Ed effettivamente le motivazioni presentate per il licenziamento solo “lunari” possono essere definite. Non esiste né giusta causa né giustificato motivo e anzi, quello che emerge leggendo la storia professionale di Marco, è un sospetto che nulla ha a che fare con giuste cause o con furti. Marco, si scopre solo dalla sentenza, è infatti candidato alle elezioni interne della Fiom.
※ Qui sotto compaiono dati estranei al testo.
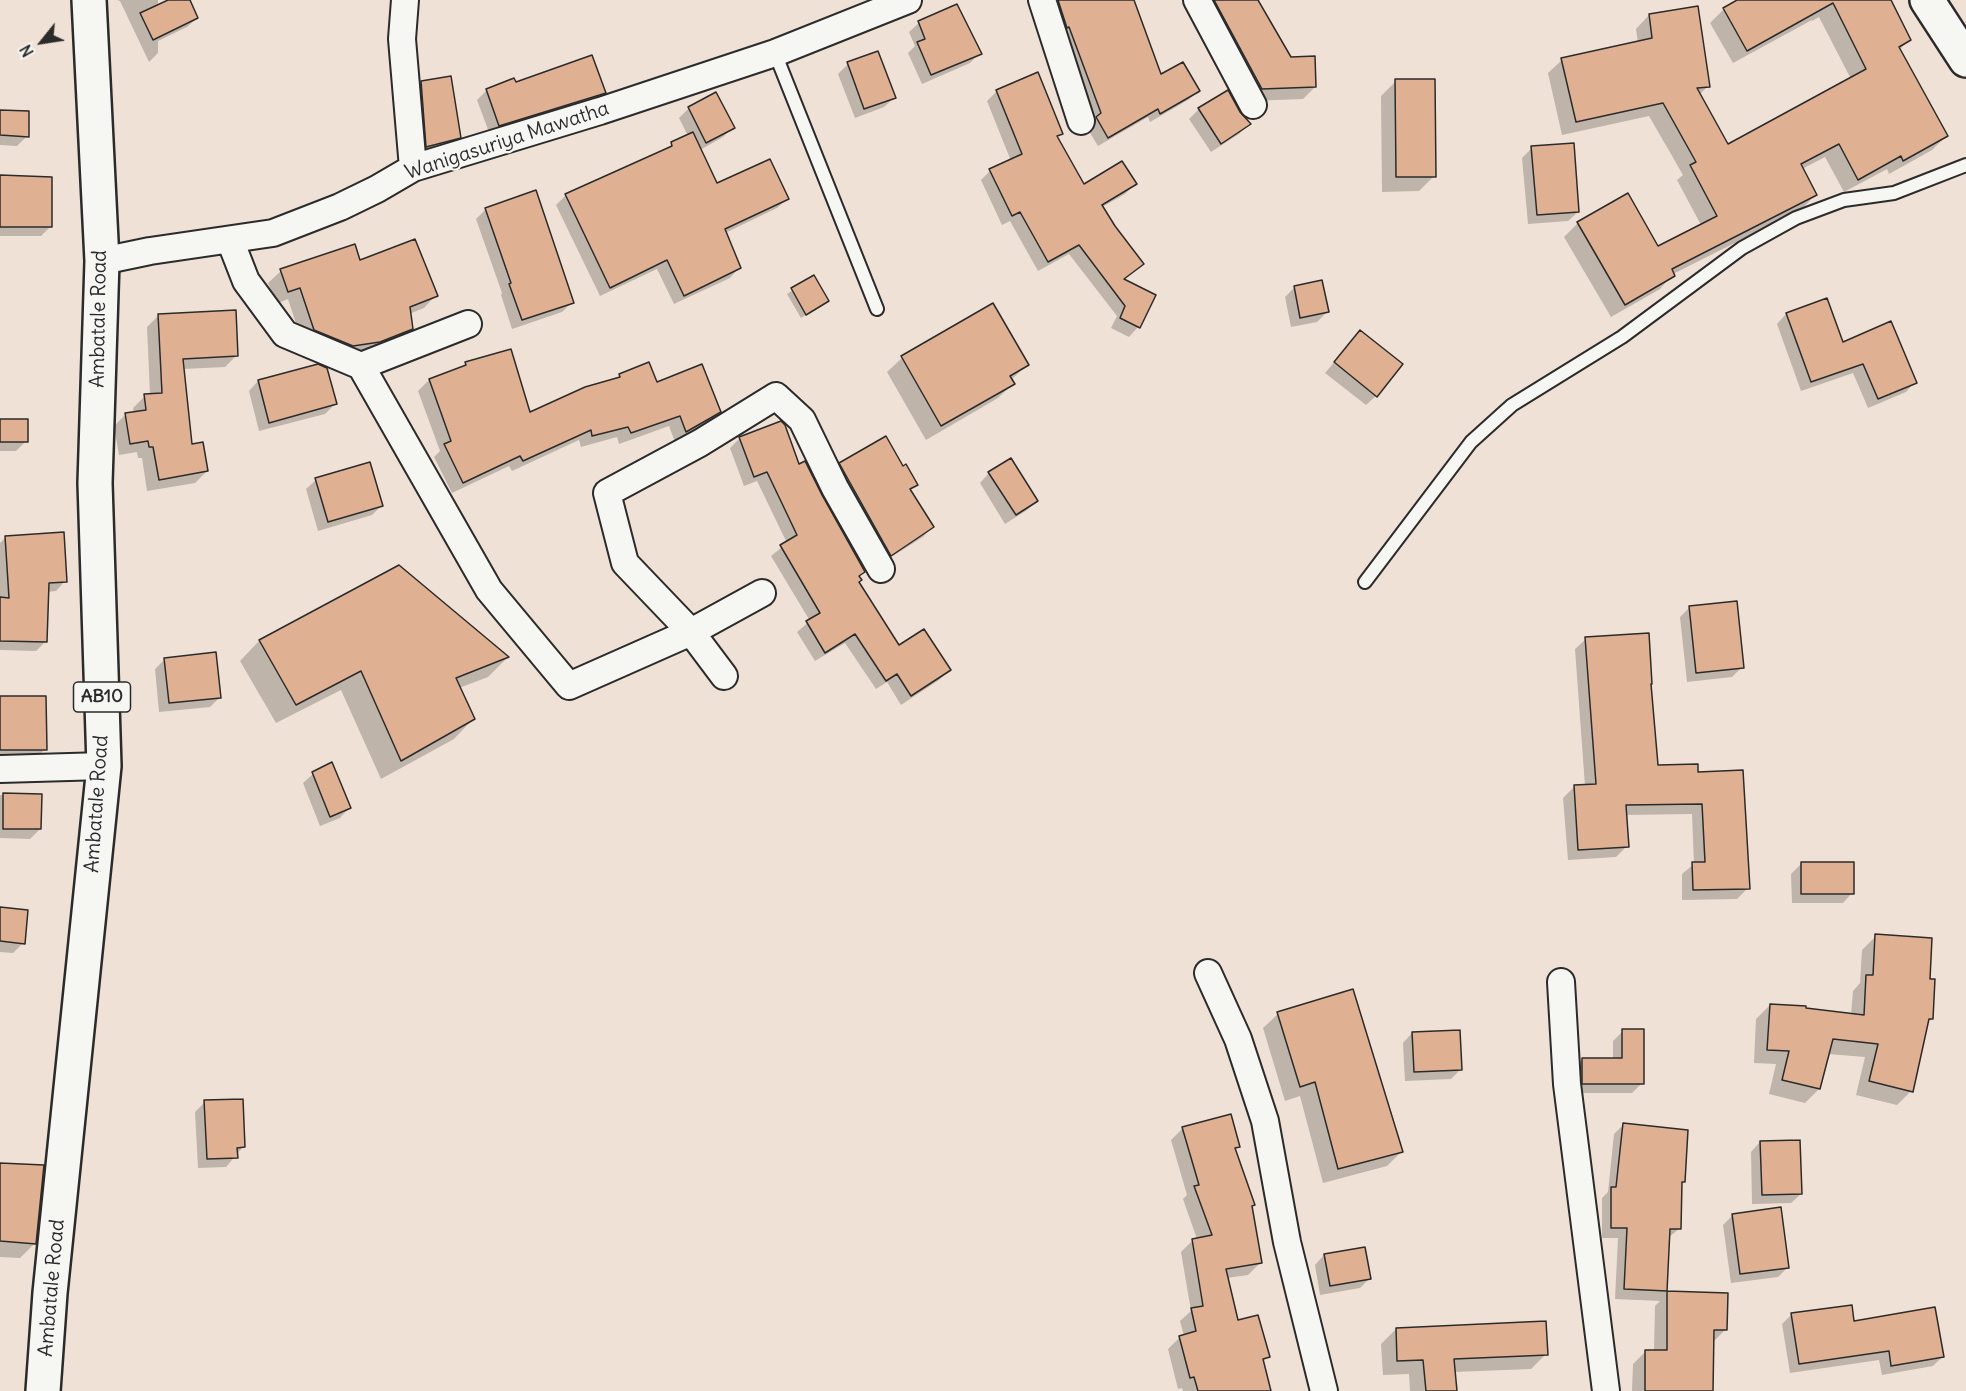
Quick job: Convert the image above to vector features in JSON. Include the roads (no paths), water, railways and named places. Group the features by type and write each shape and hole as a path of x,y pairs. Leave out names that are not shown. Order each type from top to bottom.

E se a pensar male si fa peccato, come recita una dei più celebri aforismi attribuiti al “divo Giulio”, ma spesso ci si azzecca, diventa più che ragionevole supporre che non per gli scarponi ma per l’impegno sindacale Marco sia stato messo alla porta.

Con questa sentenza però una nuova interpretazione dell’articolo 18 è stata stabilita. La riforma dello Statuto dei Lavoratori prevedeva infatti che 12 o 24 mensilità venissero riconosciute al lavoratore licenziato, ma non il reintegro. Scrive il Sole 24 Ore:

“Il Tribunale di Ravenna fornisce una interpretazione in senso ampiamente garantista e favorevole per la cosiddetta ‘parte debole’ del rapporto di lavoro, sostenendo che si ha insussistenza del fatto contestato solo se il comportamento inadempiente ascritto al lavoratore, benché accertato nella sua componente materiale, non ha una rilevanza giuridica qualificata. Così, si afferma che, nella scelta tra reintegrazione o indennizzo risarcitorio il giudice investito della controversia non può limitarsi al mero fatto ipotizzato e contestato dal datore di lavoro. Deve invece esaminare lo stesso fatto in relazione alla nozione di giusta causa, per valutare, quindi, se il comportamento sanzionato integra gli estremi della lesione irreparabile del vincolo fiduciario. Non ricorrendo quest’ultima condizione, a parere del Tribunale di Ravenna, il fatto contestato risulta per ciò stesso insussistente, con conseguente diritto del lavoratore alla reintegrazione”.